Friday, September 16, 2011

Government Abandons Clean Up and Rescue Services for Oil Tankers and Freight Vessels

Union 'Utterly Appalled' by Marine Pollution and Safety Savings
Shipping News Feature

UK – In 1993 the oil tanker MV Braer grounded of the Shetland coast after fuel contaminated with seawater caused her engines to fail. The ship broke up and released around 87,000 tonnes of oil some of which washed up on the coast. Plans to deal with such incidents were heavily criticised, not least by New Scientist magazine and subsequently the Government introduced four emergency towing vessels (ETV’s) to assist tankers and other freight and passenger ships.

Such fleets are common in the Western world, Spain for example has fourteen and Germany eight, but now Britain has decided to do away with her small fleet from this month, to the extreme consternation of maritime unions and conservationists. The damage inflicted by the wreck of the Braer was minimised by the action of the sea during an extremely stormy period of weather coupled with the particularly light oil which formed her cargo, not typical of North Sea crude, and the unceasing efforts of the local population to aid stricken wildlife.

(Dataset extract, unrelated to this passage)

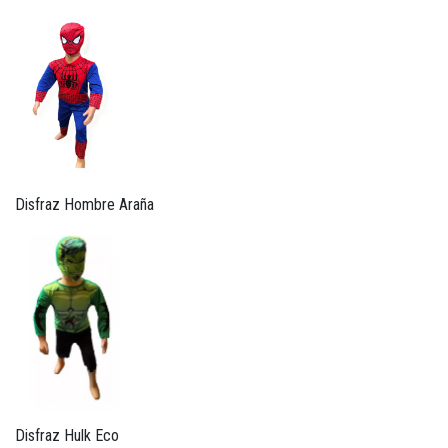
Disfraz Hombre Araña
Disfraz Hulk Eco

The maritime union Nautilus says that the UK’s fleet of ETV’s has become a model for other countries and on average they are called out around 180 times a year with the number of recent incidents and near-misses in the Channel alone demonstrating the value of these vessels. The union is also deeply disturbed at the potential loss of the Maritime Incident Response Group (MIRG), which was launched in 2006 following long-running concerns over the decline in the number of fire brigades capable of delivering emergency support at sea. Nautilus general secretary Mark Dickinson described the decision, confirmed in today’s House of Commons transport committee report, as shocking, and expressed his fear of losing the MIRG saying:

“We are utterly appalled by the way in which ministers have so casually and recklessly dismissed the evidence and the concerns of the transport committee, seafarers, fire-fighters and independent experts. Nothing has changed since the disasters that resulted in the establishment of the ETV and MIRG services and the government is turning the clock back in a deeply damaging way. Current provisions exist because the market has failed to provide in the past, and the ministers are deluded if they seriously believe it can provide in the future.

“The costs of any future oil spill disaster could far outstrip the entire £80 million the government intends to save through these proposals. Indeed, the *Sea Empress disaster alone cost more than £140 million to clean up and the economic and environmental costs of a similar disaster today could run to £1 billion or more. But it’s not just money we’re talking about: it is the safety of life at sea – passengers and crew – and the wellbeing of the marine environment.

“With ships getting bigger, carrying more passengers or hazardous cargoes, and alongside significantly reduced crewing levels, the support offered by the service remains of critical importance, scrapping MIRG will save the Department for Transport just £340,000 a year – so what price safety at sea?

“Scrapping these vital safety services is like cancelling your home insurance because you haven’t been burgled in the past year and it is essential that we retain the ability to cope with maritime emergencies not if, but when they do occur. These cuts seriously threaten the safety of all those who use the sea, and as an island nation, this could seriously impact on every single one of us.”

*  Photo: The Sea Empress foundered whilst attempting to deliver crude oil at Milford Haven in 1996 losing 73,000 tonnes of her cargo and causing a fishing ban off the Pembroke coast, a collapse of holiday traffic and with a total cost estimated of over £120 million.